Looking into gender is alternative thinking and can create a more open mindset. I think that being less strict on gender for situations can encourage us to stress less. Who cares if it’s a “boy” or a “girl” thing. We don’t need colours to tell us if it is for us or not. We want function. If a boy likes pink, big deal! Autistics like to think outside the box. Maybe society should look into our alternative thinking, and maybe they could learn something. It isn’t the first time society figured out a problem thanks to an autistic way of thinking.

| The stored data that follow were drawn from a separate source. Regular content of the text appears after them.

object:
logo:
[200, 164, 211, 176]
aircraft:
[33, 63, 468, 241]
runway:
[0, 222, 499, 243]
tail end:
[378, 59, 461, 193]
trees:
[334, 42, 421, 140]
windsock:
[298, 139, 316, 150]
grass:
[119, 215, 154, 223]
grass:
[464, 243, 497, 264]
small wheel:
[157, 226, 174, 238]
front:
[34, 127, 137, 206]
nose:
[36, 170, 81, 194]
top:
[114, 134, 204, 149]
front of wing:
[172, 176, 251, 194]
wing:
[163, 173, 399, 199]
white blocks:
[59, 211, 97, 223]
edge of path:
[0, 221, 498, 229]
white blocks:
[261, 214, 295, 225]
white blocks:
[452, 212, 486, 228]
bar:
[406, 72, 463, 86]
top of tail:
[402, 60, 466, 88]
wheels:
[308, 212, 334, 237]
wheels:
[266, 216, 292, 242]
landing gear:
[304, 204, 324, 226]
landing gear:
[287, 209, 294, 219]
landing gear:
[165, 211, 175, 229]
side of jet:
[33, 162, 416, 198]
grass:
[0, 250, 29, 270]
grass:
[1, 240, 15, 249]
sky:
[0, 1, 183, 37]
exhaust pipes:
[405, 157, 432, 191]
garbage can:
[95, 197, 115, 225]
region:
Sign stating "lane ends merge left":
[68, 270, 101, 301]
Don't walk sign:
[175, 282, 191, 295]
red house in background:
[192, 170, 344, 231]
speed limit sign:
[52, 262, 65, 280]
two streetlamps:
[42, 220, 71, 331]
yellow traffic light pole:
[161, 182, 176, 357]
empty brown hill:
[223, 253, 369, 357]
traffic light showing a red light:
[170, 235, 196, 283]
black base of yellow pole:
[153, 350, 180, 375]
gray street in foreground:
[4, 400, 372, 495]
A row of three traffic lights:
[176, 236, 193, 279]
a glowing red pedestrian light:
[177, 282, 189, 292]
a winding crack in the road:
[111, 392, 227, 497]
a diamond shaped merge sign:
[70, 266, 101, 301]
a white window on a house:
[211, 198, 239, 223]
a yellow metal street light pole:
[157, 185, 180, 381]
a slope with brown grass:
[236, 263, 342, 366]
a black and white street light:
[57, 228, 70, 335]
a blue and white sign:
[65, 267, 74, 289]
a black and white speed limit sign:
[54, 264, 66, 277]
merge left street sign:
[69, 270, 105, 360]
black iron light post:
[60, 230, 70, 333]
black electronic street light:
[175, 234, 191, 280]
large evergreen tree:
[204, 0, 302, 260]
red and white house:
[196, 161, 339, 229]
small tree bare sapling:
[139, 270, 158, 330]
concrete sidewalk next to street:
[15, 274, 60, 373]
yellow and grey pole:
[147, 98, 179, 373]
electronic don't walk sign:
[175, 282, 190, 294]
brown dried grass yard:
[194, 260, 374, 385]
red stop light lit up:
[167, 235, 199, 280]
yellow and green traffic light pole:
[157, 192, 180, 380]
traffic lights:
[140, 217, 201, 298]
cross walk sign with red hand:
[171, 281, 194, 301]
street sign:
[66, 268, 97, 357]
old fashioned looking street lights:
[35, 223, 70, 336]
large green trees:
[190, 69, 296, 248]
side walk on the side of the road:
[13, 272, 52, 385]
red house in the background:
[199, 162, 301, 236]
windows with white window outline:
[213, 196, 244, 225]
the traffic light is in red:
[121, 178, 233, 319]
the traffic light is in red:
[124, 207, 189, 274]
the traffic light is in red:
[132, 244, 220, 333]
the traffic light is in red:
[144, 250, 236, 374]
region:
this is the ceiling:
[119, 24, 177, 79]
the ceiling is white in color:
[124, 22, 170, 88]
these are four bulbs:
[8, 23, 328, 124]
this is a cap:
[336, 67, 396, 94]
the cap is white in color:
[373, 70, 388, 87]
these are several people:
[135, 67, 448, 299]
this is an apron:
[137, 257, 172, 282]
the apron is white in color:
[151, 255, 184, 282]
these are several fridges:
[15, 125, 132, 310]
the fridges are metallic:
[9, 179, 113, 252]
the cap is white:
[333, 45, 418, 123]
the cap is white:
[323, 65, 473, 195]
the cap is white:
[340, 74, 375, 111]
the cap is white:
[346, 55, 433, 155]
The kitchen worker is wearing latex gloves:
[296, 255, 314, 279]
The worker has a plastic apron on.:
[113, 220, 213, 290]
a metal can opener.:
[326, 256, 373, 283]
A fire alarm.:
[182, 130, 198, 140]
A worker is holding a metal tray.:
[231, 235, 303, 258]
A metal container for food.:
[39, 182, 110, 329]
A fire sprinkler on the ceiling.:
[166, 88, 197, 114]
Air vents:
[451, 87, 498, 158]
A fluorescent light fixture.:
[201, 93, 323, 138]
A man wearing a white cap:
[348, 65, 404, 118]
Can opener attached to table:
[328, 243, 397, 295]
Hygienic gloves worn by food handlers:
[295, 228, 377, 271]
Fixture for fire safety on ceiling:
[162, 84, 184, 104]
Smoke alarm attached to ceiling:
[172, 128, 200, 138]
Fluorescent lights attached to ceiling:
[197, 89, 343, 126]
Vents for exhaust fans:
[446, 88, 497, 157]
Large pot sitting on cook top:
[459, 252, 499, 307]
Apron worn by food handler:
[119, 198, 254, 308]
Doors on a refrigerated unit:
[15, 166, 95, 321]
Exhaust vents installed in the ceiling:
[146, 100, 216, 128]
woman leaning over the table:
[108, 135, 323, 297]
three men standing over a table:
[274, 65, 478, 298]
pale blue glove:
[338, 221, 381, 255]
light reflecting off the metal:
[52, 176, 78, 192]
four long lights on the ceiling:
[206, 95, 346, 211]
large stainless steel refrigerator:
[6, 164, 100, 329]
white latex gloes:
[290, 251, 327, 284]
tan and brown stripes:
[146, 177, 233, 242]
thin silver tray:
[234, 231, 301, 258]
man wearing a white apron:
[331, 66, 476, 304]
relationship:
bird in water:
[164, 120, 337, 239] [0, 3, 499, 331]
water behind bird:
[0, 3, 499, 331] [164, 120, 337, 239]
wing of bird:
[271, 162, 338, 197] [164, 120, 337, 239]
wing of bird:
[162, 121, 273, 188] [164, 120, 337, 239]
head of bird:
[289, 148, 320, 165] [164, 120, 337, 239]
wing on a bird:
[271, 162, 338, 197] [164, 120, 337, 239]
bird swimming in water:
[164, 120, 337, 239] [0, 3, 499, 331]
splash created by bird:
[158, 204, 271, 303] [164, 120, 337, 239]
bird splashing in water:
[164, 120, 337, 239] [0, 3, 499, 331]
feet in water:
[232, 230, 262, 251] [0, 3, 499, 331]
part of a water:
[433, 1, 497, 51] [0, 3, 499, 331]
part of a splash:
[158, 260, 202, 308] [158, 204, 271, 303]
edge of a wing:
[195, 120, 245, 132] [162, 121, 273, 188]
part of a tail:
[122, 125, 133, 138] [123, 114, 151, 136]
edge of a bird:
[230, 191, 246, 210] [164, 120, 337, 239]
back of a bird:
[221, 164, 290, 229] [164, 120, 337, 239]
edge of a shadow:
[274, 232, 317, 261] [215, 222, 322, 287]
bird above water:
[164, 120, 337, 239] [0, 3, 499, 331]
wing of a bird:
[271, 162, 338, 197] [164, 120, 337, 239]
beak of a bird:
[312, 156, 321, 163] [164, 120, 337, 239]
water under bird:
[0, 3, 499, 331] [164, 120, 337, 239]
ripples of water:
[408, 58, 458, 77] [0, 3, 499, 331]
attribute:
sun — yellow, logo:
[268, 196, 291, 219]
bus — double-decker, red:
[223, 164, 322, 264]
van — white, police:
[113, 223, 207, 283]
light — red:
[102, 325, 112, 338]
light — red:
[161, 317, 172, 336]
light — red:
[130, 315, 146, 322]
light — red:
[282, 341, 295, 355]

Sexuality. I’ll be brief. No label. I was called straight before, but even that label doesn’t work. People are people. I’m with a male partner. My sexuality is not a big deal right now.

Now. I’m slowly ditching the dresses and replacing them with suits, flannels and baggy clothes. I feel more like myself when I wear them. I occasionally like to wear something “pretty”. I could write more but I’d ramble all day. Knowing myself, I’ve probably forgotten a few details to add in!

We can’t deny biological limitations and we will keep that in mind for each person. Sex and gender are different. Gender definitely represents the mind and how we express ourselves. I’m still in a self discovery phase, but I’m happy to keep searching. Non-binary is a good example for neutralising gender constructs and it’s an interesting thing. You get less stress over constructs and to express yourself how you want. It’s one less thing to worry about in this complicated mess called life.